Howe traveled to Arizona for a skydiving training session in March 2020, around the same time as the onset of the COVID-19 pandemic, and said she was not allowed to go back to Madagascar for more than a year. She ended up leaving behind an apartment, some of her belongings and a significant other.

Stuck in the U.S., she was able to work remotely, settled in Houston and focused on getting back into skydiving and training for the record-setting jump. It was originally planned for 2020, the 100-year anniversary of the 19th Amendment, but got pushed back because of the pandemic.

Howe said she did about 180 skydives during the last year and also trained at indoor wind-tunnel facilities. That came with a significant financial investment as well as a time commitment, she said.

“It requires a good bit of training to hold your body stable in that (vertical) position,” Howe said. “I trained that for years, really.”

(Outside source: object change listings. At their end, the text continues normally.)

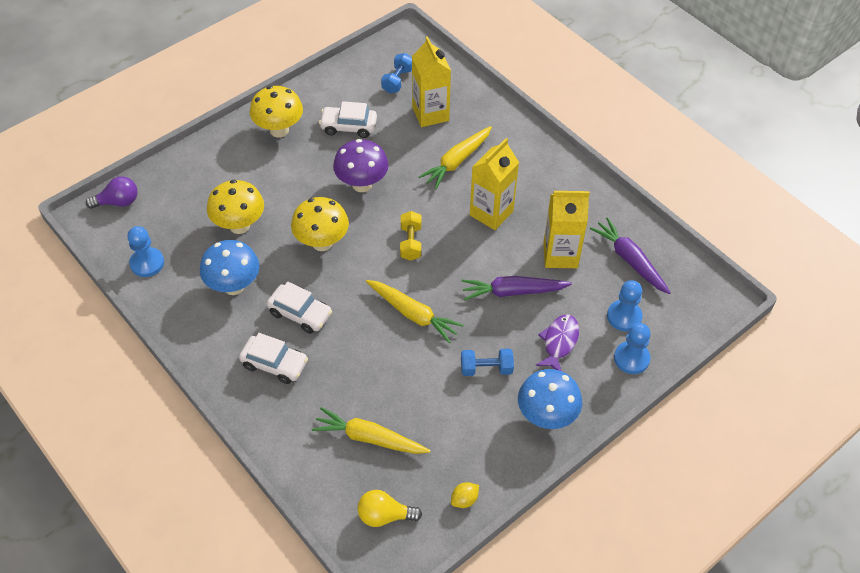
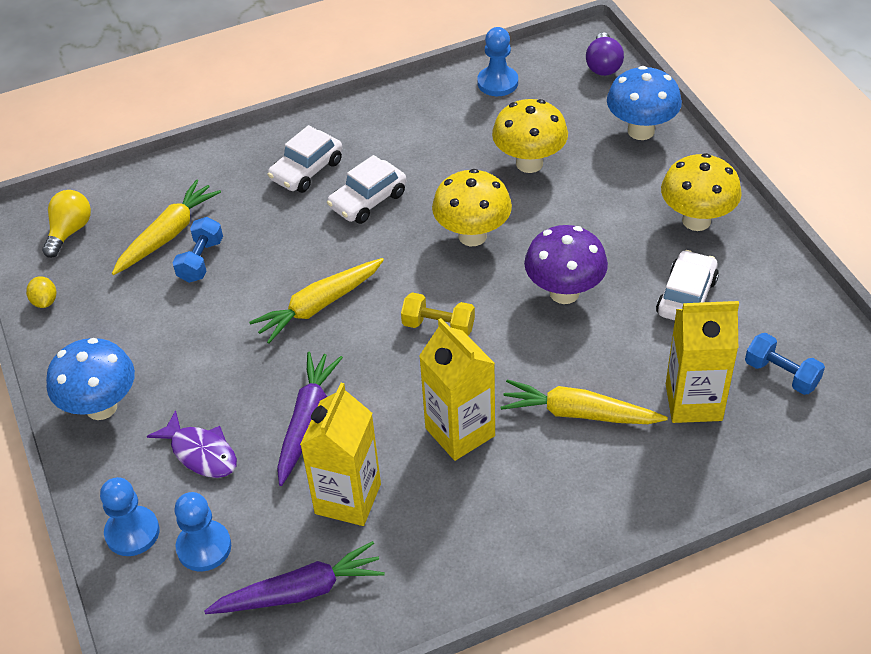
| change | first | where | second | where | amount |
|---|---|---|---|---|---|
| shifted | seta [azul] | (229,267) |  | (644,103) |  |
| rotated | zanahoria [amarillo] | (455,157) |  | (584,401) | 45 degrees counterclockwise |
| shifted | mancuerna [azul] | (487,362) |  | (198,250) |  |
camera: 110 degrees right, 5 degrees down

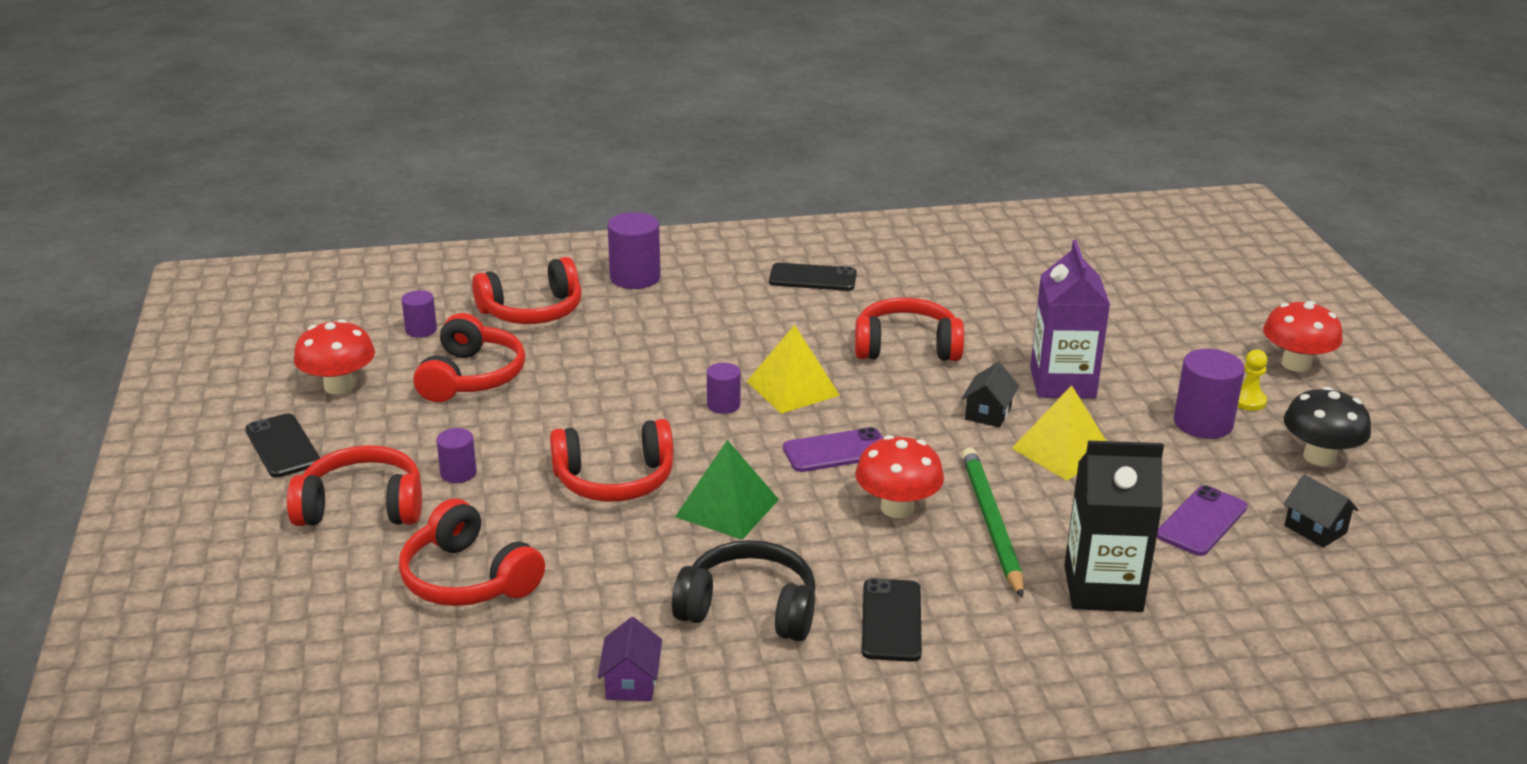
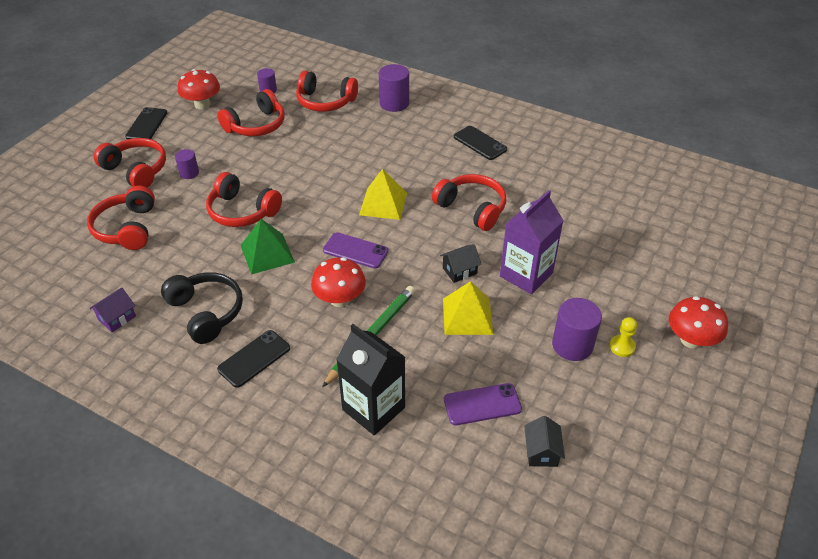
| change | first | where | second | where | amount |
|---|---|---|---|---|---|
| gone | cilindro [morado] | (724,388) |  |  |  |
| gone | seta [negro] | (1327,426) |  |  |  |
camera: 40 degrees right, 15 degrees up

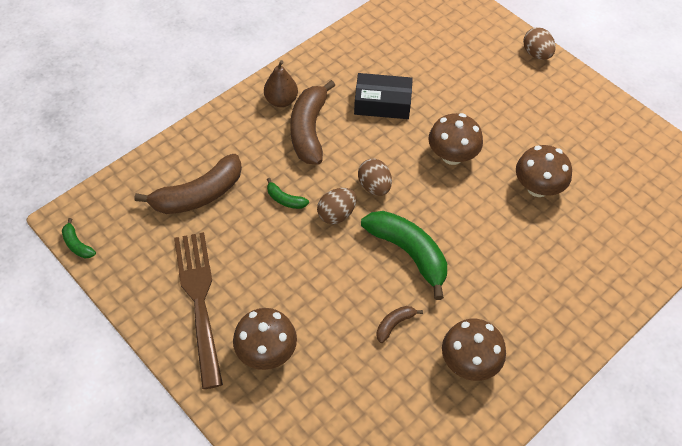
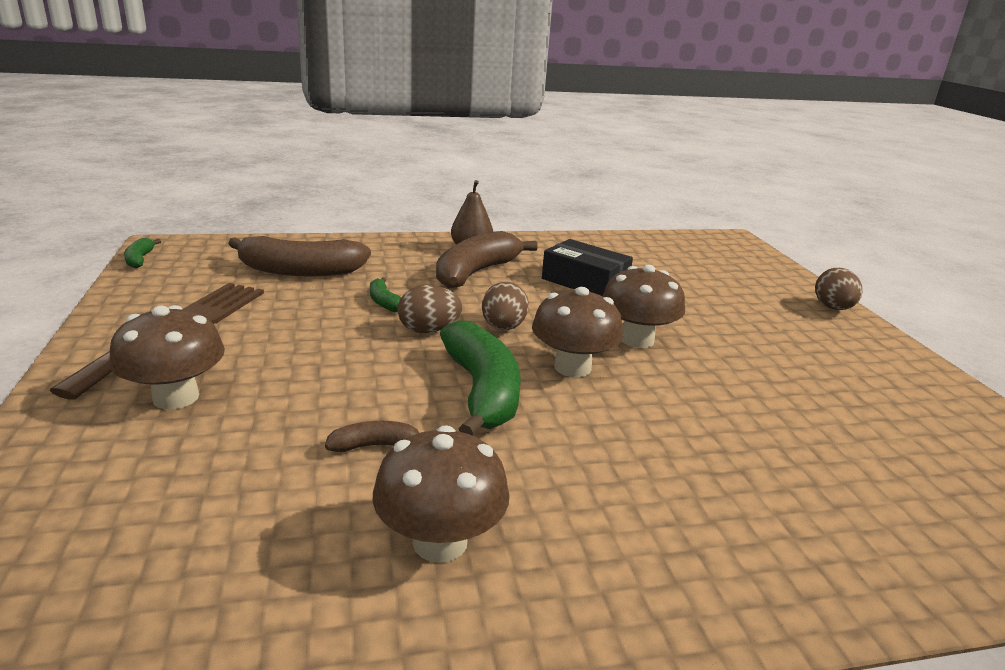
| change | first | where | second | where | amount |
|---|---|---|---|---|---|
| shifted | seta [marrón] | (544,171) |  | (577,332) |  |
camera: 30 degrees right, 30 degrees down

The record-breaking event in November, in which multiple attempts were made over the course of a few days and the group first executed a 72-women formation and then 80 but could not add to that number, was more fun and less stressful than her previous record-setting experiences, Howe said. She attributed that in part to the organizers of Project 19, which was sponsored and supported by the Women’s Skydiving Network.

On one hand, Howe said, it left her feeling satisfied and like she could walk away from skydiving. On the other, the experience also rekindled her passion for the sport and made her appreciate it even more.

So when might Howe jump out of a plane again? First she has to take care of a nagging shoulder injury.

“There were times when I was trying and got discouraged and thought, ‘Maybe I should give up. I’m not going to get back to the skill level I need to do this,'” she said of preparing for the record-breaking event. “But in the end, I was so ecstatic to be there. I didn’t give up.”